I never knew I needed a centered crop overlay, but the other day it was the perfect crop overlay for the job at hand. While walking around the downtown of nearby Portsmouth, NH, I noticed the drawbridge going up and a very large ship about to pass underneath. Since traffic was stopped (obviously) I walked out into the middle of the road and waited until the ship seemed to be about centered on the bridge, and took a few photos with my iPhone. The photos then automatically imported into the Lightroom app and uploaded to the cloud as I continued my walk around town.
The next time I opened Lightroom Classic back home all of those photos automatically downloaded into my Classic catalog and local storage. With all of those wonderful lines and shadows I wanted to ensure the photo was centered and straightened correctly, and I remembered the new centered crop overlay.
With the Crop tool enabled, you can find it via the Tools > Crop Guide Overlay menu, or just press O on your keyboard to cycle through the other overlays until it appears. Side note, if there are overlays you don’t ever want to see just go to the Choose Overlays to Cycle option under the Crop Guide Overlay menu and deselect any overlays you’d rather not see when you cycle with the shortcut (you can still access any of the overlays via the menu directly).
When I crop I like to hide all panels (Shift+Tab) and enable Lights Out (press L twice), so that my photo fills maximum screen real estate (hiding panels) and so that as I adjust the crop I am seeing the final cropped look in real time (Lights Out). With the Centered overlay on screen, I held down Shift+Option (Alt on Win) and clicked and dragged a corner Crop handle toward the center. Holding Shift+Option/Alt moves all four corners toward the center simultaneously.

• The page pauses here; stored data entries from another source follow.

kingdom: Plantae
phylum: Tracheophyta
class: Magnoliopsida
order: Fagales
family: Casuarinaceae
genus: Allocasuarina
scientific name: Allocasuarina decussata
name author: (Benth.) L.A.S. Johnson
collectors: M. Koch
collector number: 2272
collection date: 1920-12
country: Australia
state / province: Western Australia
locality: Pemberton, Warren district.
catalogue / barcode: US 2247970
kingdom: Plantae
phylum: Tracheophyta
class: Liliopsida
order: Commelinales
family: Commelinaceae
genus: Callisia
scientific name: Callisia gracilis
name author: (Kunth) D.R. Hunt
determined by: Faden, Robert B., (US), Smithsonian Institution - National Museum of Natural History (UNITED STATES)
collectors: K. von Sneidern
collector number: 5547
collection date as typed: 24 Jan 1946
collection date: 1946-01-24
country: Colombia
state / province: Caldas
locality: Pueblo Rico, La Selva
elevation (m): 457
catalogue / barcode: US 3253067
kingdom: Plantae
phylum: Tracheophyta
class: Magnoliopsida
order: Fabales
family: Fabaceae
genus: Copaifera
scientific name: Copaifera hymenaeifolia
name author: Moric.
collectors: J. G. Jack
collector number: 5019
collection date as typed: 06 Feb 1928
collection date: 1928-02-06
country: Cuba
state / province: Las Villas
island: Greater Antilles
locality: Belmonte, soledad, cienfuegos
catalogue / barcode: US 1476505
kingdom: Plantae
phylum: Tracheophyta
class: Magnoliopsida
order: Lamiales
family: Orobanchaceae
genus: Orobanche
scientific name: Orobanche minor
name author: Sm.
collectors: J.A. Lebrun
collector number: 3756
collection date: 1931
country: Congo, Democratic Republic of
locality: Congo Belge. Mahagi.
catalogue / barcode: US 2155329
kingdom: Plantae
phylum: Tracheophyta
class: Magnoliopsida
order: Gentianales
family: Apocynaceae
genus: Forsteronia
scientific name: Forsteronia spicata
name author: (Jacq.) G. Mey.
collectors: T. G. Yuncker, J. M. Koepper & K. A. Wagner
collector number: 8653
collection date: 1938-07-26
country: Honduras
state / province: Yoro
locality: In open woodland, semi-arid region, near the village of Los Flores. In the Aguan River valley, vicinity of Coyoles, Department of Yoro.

I could see that I was close to having shot it level, but not close enough. I wanted to see that center line of the overlay bisect the center of the painted lines all the way up through the center of the cross beams at the top. So, moving the cursor slightly outside the frame of the photo engages the ability to click and drag to rotate the photo. As you start to rotate the overlay changes to the Grid to help visualize horizontal and vertical alignment. I just needed a slight nudge to level it.
Once the photo was centered, I continued to tweak the composition by adjusting the Crop handles and repositioning the photo for preferred composition.
Once I was satisfied, I pressed Shift+Tab again to bring back the panels, and then pressed L once to return to Lights On (also accessible via the Window > Lights Out menu).